Bunun yanında, Tuna-1 kuyusuyla ilgili birtakım bilgiler verdiğiniz sunumunuzda. Biz de, Tuna-1 kuyusundaki gelişmeleri yakinen takip ediyoruz sizin de bildiğiniz üzere. Şu tartışılıyordu: Gazın deniz tabanından borularla karaya çıkartılacağı ve orada proses işlemine tabi tutulacağı ifade ediliyordu fakat sunumdan şunu gördüm: Tuna-1 kuyusunun hemen iz düşümü olan deniz yüzeyine bir platform döşeneceğini ifade ettiniz. Son karar bu mudur? Türkiye Petrolleriyle de görüşmedim "Bir platform kurulmayacak, tabandan boru hatlarıyla kıyıya gazı getireceğiz." denilmişti ama sizin sunumunuzda bir platform kurulacağı bilgisini bizimle paylaştınız. Ben platform kurulması konusunu çok önemsiyorum çünkü Türkiye için de çok önemli bir tecrübe olacağını düşünüyorum platform kurma işinin.
Sayın Genel Müdürüm, yerelle ilgili bir hususu daha dile getirmek istiyorum. FSRU tesisimiz Dörtyol'da faaliyette, biz de yakinen oradaki çalışmaları gözlemliyoruz. Terminal gerçekten çok iyi şartlarda hazırlandı ve bölgemize hizmet verir durumda. Siz de yine sunumunuzda ifade ettiniz "Günlük 28 milyon metreküplük gaz verme hacmine, kapasitesine sahip oldu." dediniz ancak ilimize, neredeyse bölgemizin büyük bir kısmına yetecek doğal gazın getirildiği ana noktalardan biri olan Hatay'da bazı ilçelerimizde doğal gaz yok Sayın Genel Müdürüm. Bu, takdir edersiniz, vatandaşlarımızın bize de yönelttiği önemli sorulardan biri oluyor. Özellikle, Hatay'ın Kumlu ilçesi, Hassa ilçesi, Reyhanlı ilçesi, Altınözü, Yayladağı, Samandağ ve Arsuz ilçelerimiz -ki neredeyse Hatay'ın üçte 1'ini kapsıyor- bu ölçekte bir yerde doğal gaz şu an maalesef, vatandaşlarımıza ulaştırılamıyor. Bu konunun da çözülmesi noktasında sizlerin desteğini bekliyoruz.

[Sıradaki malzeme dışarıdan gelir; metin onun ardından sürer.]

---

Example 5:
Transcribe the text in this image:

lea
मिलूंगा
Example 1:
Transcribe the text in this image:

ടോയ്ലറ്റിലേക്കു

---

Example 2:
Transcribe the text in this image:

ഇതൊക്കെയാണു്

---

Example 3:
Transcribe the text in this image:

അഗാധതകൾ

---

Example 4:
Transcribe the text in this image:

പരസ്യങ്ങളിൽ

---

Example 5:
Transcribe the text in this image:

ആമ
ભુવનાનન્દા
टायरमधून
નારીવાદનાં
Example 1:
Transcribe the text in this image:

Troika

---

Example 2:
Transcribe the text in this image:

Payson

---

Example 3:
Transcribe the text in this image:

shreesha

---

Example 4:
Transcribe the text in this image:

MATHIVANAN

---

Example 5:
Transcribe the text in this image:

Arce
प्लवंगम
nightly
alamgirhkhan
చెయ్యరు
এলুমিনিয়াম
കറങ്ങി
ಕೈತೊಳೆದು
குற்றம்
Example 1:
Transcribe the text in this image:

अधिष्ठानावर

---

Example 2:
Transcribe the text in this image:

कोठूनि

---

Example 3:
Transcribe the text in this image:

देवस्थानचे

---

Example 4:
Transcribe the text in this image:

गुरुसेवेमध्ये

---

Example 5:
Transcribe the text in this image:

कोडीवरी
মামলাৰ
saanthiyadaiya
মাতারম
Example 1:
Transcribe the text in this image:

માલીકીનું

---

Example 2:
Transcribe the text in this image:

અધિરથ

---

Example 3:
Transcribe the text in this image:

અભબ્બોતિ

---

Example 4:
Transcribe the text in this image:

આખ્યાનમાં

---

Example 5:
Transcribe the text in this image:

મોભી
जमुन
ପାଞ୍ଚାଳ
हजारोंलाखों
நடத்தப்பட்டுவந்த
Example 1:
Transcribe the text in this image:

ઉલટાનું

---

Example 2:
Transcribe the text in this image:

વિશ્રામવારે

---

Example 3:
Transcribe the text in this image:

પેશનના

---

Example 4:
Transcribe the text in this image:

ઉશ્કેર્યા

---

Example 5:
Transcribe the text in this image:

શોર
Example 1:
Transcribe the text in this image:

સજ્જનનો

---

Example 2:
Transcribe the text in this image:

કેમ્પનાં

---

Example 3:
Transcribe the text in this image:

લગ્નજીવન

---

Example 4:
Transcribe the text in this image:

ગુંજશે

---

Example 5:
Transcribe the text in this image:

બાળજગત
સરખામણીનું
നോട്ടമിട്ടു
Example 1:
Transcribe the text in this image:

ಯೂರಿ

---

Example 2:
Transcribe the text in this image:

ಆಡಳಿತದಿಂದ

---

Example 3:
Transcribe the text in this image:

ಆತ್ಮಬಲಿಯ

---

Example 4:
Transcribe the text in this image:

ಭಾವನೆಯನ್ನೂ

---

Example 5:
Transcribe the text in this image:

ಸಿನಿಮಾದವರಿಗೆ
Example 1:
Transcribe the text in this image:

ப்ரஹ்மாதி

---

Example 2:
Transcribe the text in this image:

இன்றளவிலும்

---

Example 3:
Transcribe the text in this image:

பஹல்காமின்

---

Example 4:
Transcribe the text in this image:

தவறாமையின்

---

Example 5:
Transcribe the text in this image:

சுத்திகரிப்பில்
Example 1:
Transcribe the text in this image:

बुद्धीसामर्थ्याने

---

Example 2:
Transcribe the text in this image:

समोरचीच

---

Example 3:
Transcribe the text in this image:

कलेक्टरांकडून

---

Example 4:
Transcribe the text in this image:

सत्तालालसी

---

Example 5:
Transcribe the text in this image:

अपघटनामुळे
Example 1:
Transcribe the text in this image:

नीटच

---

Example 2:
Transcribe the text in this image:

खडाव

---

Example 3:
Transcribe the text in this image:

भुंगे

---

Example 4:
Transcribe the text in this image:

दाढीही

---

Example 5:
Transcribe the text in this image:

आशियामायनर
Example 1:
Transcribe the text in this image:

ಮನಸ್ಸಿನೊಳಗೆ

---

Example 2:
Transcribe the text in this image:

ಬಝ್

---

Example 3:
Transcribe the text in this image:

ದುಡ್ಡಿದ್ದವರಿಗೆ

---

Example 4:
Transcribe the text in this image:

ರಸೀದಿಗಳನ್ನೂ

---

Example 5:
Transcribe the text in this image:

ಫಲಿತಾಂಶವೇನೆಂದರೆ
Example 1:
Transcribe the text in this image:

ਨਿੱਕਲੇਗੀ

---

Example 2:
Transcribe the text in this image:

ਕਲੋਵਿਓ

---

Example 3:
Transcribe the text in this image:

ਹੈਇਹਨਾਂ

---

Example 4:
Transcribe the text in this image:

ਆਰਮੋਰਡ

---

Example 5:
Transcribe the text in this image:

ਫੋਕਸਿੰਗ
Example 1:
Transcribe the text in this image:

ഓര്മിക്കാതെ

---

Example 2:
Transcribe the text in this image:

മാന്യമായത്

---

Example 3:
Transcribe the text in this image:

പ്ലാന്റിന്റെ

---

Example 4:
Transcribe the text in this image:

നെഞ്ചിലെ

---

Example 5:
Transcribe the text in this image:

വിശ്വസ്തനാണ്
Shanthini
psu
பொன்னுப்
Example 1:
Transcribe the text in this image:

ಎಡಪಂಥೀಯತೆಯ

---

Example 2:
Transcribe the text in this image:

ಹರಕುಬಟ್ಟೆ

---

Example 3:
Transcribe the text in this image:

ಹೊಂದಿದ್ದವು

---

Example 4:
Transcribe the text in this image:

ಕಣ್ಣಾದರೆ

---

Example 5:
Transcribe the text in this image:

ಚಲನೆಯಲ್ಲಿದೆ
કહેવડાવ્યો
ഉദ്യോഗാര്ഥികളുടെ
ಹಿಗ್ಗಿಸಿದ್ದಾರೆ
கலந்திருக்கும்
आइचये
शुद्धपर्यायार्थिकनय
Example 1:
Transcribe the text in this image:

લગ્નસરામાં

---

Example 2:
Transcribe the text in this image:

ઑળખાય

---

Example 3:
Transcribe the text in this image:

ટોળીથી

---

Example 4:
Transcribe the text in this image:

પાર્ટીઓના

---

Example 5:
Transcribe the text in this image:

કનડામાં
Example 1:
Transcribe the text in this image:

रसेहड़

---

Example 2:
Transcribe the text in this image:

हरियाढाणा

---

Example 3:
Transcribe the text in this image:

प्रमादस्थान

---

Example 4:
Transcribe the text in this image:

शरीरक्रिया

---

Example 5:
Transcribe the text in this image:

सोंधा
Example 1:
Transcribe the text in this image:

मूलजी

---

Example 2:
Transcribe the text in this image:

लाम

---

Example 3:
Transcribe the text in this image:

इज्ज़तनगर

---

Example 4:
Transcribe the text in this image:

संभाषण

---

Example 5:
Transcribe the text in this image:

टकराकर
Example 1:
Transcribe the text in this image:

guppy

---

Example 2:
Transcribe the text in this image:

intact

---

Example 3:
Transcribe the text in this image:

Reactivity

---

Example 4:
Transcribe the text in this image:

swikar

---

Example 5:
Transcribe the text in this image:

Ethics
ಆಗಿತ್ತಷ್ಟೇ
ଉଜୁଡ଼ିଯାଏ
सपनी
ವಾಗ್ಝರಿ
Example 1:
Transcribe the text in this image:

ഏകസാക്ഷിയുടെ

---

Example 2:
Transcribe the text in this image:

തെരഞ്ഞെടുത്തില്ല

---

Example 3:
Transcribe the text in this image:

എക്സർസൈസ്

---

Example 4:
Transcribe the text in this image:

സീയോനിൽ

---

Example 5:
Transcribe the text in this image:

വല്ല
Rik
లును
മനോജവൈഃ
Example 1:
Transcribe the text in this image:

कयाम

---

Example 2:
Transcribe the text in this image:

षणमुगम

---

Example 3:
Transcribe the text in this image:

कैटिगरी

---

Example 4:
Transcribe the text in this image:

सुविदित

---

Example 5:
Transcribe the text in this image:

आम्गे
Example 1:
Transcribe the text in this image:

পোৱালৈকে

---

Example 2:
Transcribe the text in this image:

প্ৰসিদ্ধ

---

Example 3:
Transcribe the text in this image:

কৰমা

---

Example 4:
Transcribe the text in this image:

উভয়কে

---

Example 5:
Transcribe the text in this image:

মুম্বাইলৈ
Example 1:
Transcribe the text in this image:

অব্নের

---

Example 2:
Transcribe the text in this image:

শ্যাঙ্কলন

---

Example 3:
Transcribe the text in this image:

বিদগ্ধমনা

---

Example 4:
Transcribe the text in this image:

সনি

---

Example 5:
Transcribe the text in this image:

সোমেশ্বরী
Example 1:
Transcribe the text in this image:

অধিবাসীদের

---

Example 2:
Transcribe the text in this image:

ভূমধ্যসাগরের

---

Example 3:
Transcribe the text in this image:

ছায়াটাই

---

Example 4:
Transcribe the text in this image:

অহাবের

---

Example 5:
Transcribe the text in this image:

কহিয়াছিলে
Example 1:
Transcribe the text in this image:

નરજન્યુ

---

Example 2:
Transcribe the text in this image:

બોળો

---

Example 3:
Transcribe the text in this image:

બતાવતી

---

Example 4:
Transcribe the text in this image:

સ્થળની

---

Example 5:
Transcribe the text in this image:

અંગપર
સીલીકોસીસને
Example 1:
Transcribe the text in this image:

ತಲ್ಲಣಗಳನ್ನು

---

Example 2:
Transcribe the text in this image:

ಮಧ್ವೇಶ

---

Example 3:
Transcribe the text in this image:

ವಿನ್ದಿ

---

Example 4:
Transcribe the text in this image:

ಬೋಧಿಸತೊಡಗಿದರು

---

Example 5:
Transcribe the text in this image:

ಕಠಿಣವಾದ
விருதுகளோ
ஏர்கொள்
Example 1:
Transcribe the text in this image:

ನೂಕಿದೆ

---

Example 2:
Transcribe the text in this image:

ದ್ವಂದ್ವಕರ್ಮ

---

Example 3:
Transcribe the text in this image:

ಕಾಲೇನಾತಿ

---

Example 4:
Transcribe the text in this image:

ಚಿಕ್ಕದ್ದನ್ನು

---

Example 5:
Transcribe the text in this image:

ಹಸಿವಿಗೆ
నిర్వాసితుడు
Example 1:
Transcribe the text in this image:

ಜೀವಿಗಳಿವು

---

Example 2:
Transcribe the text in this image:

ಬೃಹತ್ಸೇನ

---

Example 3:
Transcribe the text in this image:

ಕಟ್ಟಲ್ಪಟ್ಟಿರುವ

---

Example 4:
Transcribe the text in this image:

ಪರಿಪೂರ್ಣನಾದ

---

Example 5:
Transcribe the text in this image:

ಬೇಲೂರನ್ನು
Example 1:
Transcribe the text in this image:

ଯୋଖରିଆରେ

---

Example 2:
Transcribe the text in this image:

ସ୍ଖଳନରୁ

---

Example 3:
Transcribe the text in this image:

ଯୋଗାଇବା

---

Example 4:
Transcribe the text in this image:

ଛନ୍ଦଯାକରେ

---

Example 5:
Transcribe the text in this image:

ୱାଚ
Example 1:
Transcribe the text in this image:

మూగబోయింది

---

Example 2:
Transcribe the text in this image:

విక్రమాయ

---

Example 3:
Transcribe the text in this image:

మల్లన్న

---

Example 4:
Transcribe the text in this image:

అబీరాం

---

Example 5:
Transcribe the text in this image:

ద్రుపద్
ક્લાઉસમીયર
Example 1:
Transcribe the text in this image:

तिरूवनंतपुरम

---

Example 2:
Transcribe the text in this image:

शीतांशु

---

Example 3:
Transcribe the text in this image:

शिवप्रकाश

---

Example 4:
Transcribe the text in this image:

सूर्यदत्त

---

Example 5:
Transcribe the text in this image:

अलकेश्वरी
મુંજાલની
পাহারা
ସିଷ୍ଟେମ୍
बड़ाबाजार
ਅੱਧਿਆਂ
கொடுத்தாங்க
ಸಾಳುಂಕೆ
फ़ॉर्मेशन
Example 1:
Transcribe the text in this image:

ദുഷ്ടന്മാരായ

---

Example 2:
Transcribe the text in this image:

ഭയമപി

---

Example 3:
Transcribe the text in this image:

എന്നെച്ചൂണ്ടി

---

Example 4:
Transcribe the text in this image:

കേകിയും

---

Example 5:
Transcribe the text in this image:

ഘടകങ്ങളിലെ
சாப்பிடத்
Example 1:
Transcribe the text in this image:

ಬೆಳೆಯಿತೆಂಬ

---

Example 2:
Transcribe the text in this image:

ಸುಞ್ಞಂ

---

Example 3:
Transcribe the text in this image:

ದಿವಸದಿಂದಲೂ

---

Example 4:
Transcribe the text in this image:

Son olarak, özel bir talep olacak aslında, çalıştığım, ilgi duyduğum bir alan olduğu için... Uluslararası hatların güncel durumuyla ilgili muhakkak BOTAŞ'ta bir çalışma vardır çünkü kurumunuz sadece Türkiye'deki gelişmeleri değil, dünyadaki gelişmeleri takip ediyor. Bu hususta bizimle de bilgi paylaşır mısınız? Özellikle, Orta Doğu'da ve Kafkaslar'daki boru hatlarının güncel durumunu doğal gaz ve petrol olarak da ayrılmış bir şekilde bizleri de bilgilendirirseniz bu konuda memnun olurum diyorum.
Tekrar teşekkür ediyorum Sayın Genel Müdürüm.